Stockholm #2: Robert Mapplethrope at Fotografiska

Robert Mapplethorpe

Robert Mapplethorpe (1946-1989) is undoubtedly one of the most important photographers of the twentieth century. He was inspired by the sculpture of classical antiquity and the Renaissance, and translated this aesthetic to a time and culture of his own, namely New York’s gay scene in the 1980s. The resulting images portray the beautifully lit unadorned bodies of muscular men. Moreover, Mapplethorpe depicted female nudes, various flowers, in addition to portraits of his friends and acquaintances such as Patti Smith, Louise Bourgeois, and Robert Rauschenberg. Regardless of motif Mapplethorpe’s photographs continuously reflected the same formalist aesthetic for which he is known.
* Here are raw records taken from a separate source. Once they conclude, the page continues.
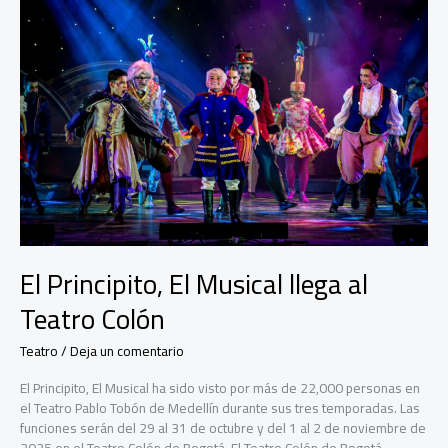
El Principito, El Musical llega al
Teatro Colón
Teatro
/
Deja un comentario
El Principito, El Musical ha sido visto por más de 22,000 personas en
el Teatro Pablo Tobón de Medellín durante sus tres temporadas. Las
funciones serán del 29 al 31 de octubre y del 1 al 2 de noviembre de
2025 en el Teatro Colón de Bogotá. El Teatro Colón de Bogotá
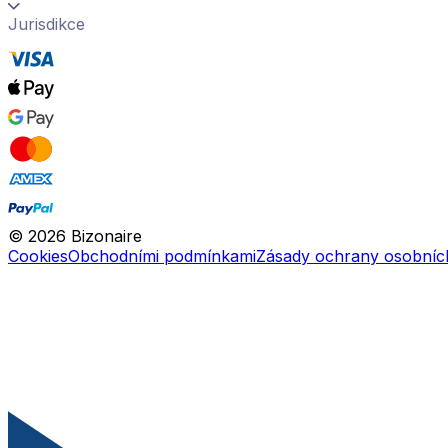
Jurisdikce
©
2026
Bizonaire
Cookies
Obchodními podmínkami
Zásady ochrany osobníc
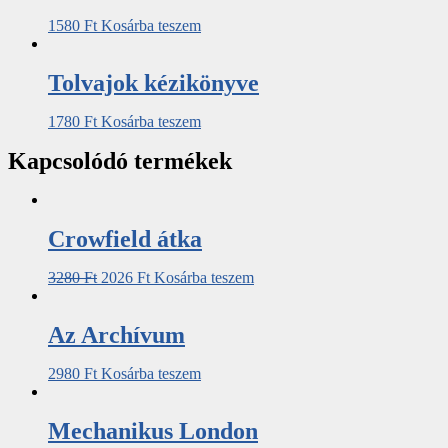
1580
Ft
Kosárba teszem
Tolvajok kézikönyve
1780
Ft
Kosárba teszem
Kapcsolódó termékek
Crowfield átka
3280
Ft
2026
Ft
Kosárba teszem
Az ​Archívum
2980
Ft
Kosárba teszem
Mechanikus ​London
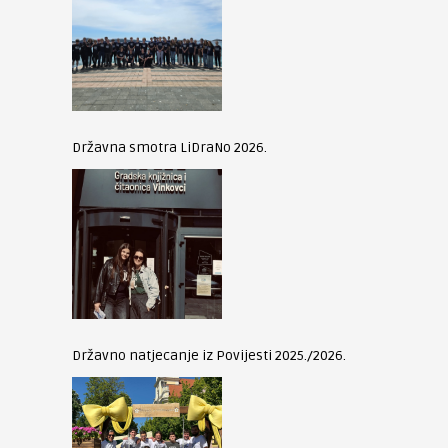
Državna smotra LiDraNo 2026.
Državno natjecanje iz Povijesti 2025./2026.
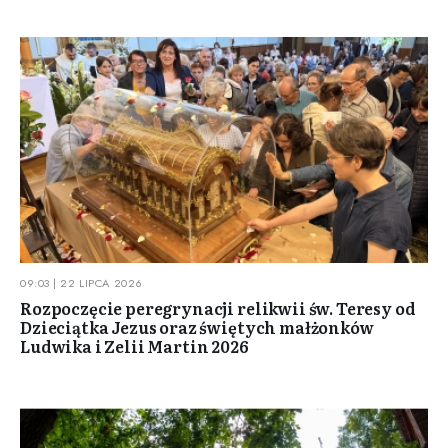
09:03 | 22 LIPCA 2026
Rozpoczęcie peregrynacji relikwii św. Teresy od
Dzieciątka Jezus oraz świętych małżonków
Ludwika i Zelii Martin 2026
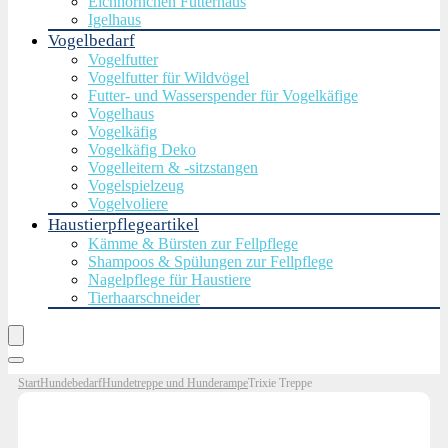
Eichhörnchen Futterhaus
Igelhaus
Vogelbedarf
Vogelfutter
Vogelfutter für Wildvögel
Futter- und Wasserspender für Vogelkäfige
Vogelhaus
Vogelkäfig
Vogelkäfig Deko
Vogelleitern & -sitzstangen
Vogelspielzeug
Vogelvoliere
Haustierpflegeartikel
Kämme & Bürsten zur Fellpflege
Shampoos & Spülungen zur Fellpflege
Nagelpflege für Haustiere
Tierhaarschneider
Start
Hundebedarf
Hundetreppe und Hunderampe
Trixie Treppe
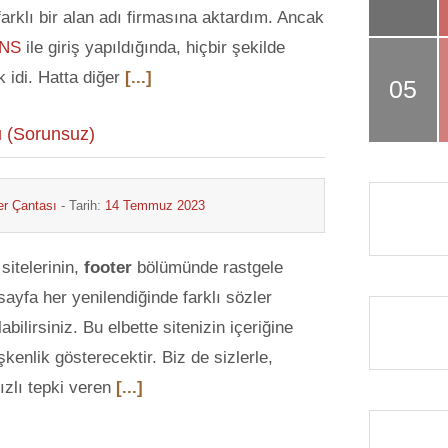
farklı bir alan adı firmasına aktardım. Ancak
DNS
ile giriş yapıldığında, hiçbir şekilde
k idi. Hatta diğer
[...]
u (Sorunsuz)
r Çantası
- Tarih:
14 Temmuz 2023
sitelerinin,
footer
bölümünde rastgele
sayfa her yenilendiğinde farklı sözler
bilirsiniz. Bu elbette sitenizin içeriğine
kenlik gösterecektir. Biz de sizlerle,
ızlı tepki veren
[...]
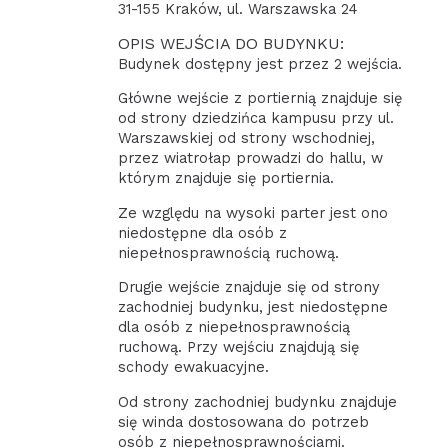
31-155 Kraków, ul. Warszawska 24
OPIS WEJŚCIA DO BUDYNKU:
Budynek dostępny jest przez 2 wejścia.
Główne wejście z portiernią znajduje się
od strony dziedzińca kampusu przy ul.
Warszawskiej od strony wschodniej,
przez wiatrołap prowadzi do hallu, w
którym znajduje się portiernia.
Ze względu na wysoki parter jest ono
niedostępne dla osób z
niepełnosprawnością ruchową.
Drugie wejście znajduje się od strony
zachodniej budynku, jest niedostępne
dla osób z niepełnosprawnością
ruchową. Przy wejściu znajdują się
schody ewakuacyjne.
Od strony zachodniej budynku znajduje
się winda dostosowana do potrzeb
osób z niepełnosprawnościami.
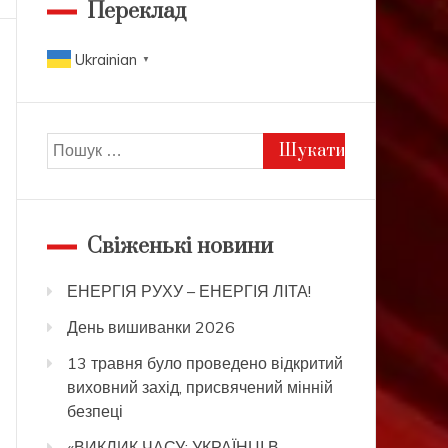
Переклад
Ukrainian
▼
Пошук:
Свіженькі новини
ЕНЕРГІЯ РУХУ – ЕНЕРГІЯ ЛІТА!
День вишиванки 2026
13 травня було проведено відкритий
виховний захід, присвячений мінній
безпеці
«ВИКЛИК ЧАСУ: УКРАЇНЦІ В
Fotografiska is proud to present a retrospective of nearly 200 of these stunning prints, on loan from the Robert Mapplethorpe Foundation in New York, many which have never been exhibited in Sweden before.

Admittedly Mapplethorpe’s images of male nudes, phalluses, and S&M subculture are known to provoke or even shock, although they were photographed decades ago. In 1988 Mapplethorpe responded to ARTnews with the statement, “I don’t like that particular word ‘shocking.’ I’m looking for the unexpected. I’m looking for things I’ve never seen before … I was in a position to take those pictures. I felt an obligation to do them.”

Mapplethorpe began his artistic career in 1963 at the Pratt Institute in Brooklyn where he studied drawing, painting, and sculpture. He acquired a Polaroid camera in 1970 and began producing his own photographs in order to incorporate the images into his collages. That same year he moved into the Chelsea Hotel, where he resided side by side with some of the most influential musicians and artists of the time, including Patti Smith, Bob Dylan, Andy Warhol, and Janis Joplin.

In the mid 1970s Mapplethorpe obtained a Hasselblad 500. The Swedish brand medium-format camera required him to work meticulously. As a result Mapplethorpe transitioned to studio photography. Within the space of his studio Mapplethorpe was able to hone his craft as well as the visual language that distinguished his career. Today Mapplethorpe is considered to be one of the most significant photographers in the history of the medium, and his oeuvre is represented in major museums throughout the world.

Robert Mapplethorpe died of AIDS in 1989.

Text taken from Fotografiska website here.

Check out his Foudnation here.

Just a short response from us, it was a complete privilege to be able to see Mapplethorpe’s works physically, within a space filled with his retrospective collections. Although it was a complete coincidence that Fotografiska was showing his works as we were presenting for the fringe festival, the show not only an excitement but also a lesson learnt.

As we are staging a tribute show next year in the Substation, which will run from 18-30 June 2012, a show curated by Marla Bendini with title HANDSOME:IV, we want to highlight an important issue. As our team walked through the black walled gallery of Fotografiska, we noticed commonplace. Yes, we have seen Mapplethorpe’s works online and on printed media for many many times that looking at his actual works, was no longer about discovery but more of assurance. Of course this dilemma also is applicable to other artists, Mona Lisa for one, and in the age of online community and contemporary context, we want the tribute show to be challenging. Bendini will be curating with a direction of Scissor Sister’s approach towards Mapplethorpe’s works. They curated a show titled Night Work, which you can check out the video here.

The tribute show will feature works by Chan Wai Teik, Otto Fong, Marcus Mok, Jason Lee, Faisal Husni and many others.

RAP also brought home a copy of BLACK BOOK, a photography book showing Mapplethorpe’s black nudes photos. Check out its Amazon’s page here. If you’d like to borrow or browse the book, please drop us an email at

Last but not least, thank you Mapplethorpe! The Foundation is among the respected which inspires this initiative and we’ll work for a great collaboration next year at the Substation.